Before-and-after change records
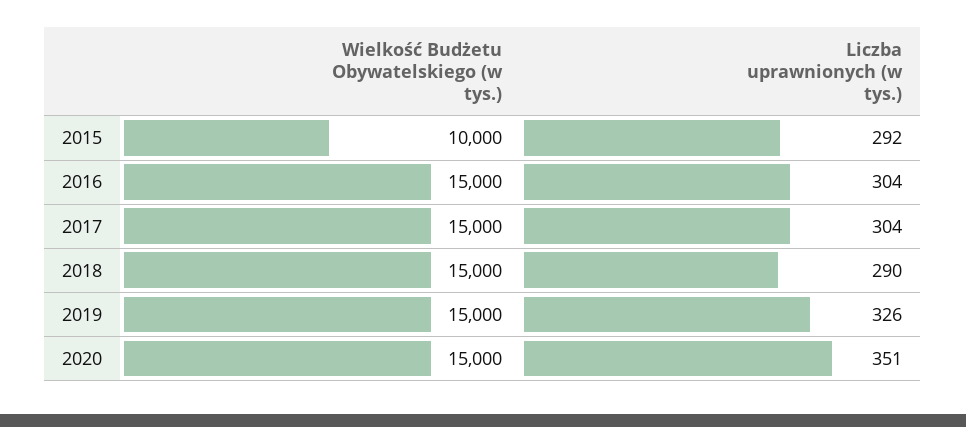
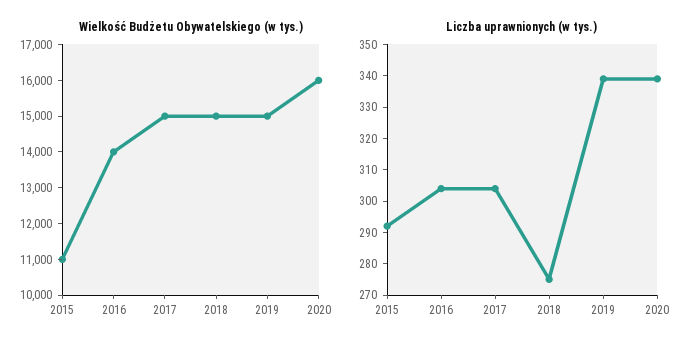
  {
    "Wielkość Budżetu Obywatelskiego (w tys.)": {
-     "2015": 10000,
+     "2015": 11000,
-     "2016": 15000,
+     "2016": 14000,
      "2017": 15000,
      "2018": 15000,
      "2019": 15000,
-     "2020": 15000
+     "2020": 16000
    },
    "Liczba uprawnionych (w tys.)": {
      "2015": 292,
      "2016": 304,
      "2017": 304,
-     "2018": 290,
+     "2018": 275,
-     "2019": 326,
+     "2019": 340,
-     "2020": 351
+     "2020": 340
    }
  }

--

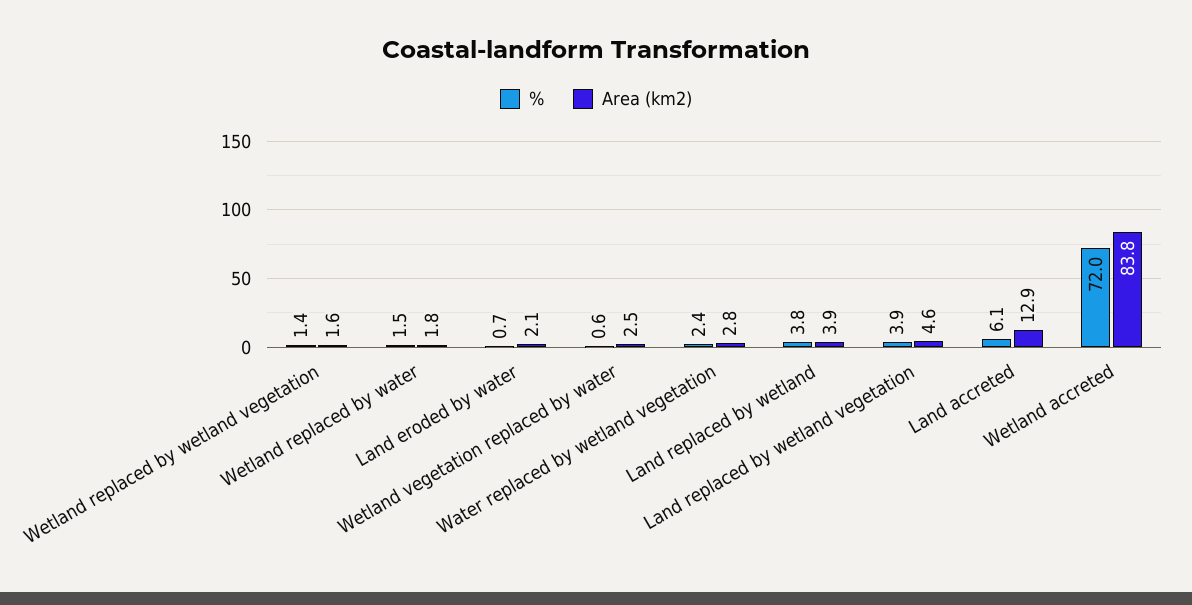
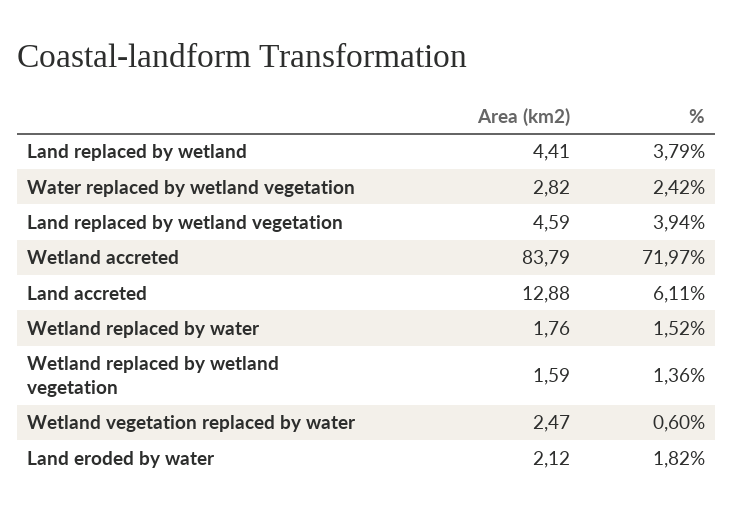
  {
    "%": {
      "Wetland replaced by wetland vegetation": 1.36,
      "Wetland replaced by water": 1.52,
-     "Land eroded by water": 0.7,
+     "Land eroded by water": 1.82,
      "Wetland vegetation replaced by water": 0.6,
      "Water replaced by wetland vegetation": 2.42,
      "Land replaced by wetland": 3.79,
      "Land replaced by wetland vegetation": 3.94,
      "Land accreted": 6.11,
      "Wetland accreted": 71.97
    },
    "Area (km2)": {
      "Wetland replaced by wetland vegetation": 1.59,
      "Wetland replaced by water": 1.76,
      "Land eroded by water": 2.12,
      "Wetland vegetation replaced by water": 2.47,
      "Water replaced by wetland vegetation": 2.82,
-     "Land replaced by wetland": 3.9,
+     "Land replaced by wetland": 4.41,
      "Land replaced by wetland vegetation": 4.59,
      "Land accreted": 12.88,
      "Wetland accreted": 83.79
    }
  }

▶ WHAT TO PRODUCE
Return, from the entries, each line that holds "accreted".

▶ RESULT FOR THIS EXERCISE
      "Land accreted": 6.11,
      "Wetland accreted": 71.97
      "Land accreted": 12.88,
      "Wetland accreted": 83.79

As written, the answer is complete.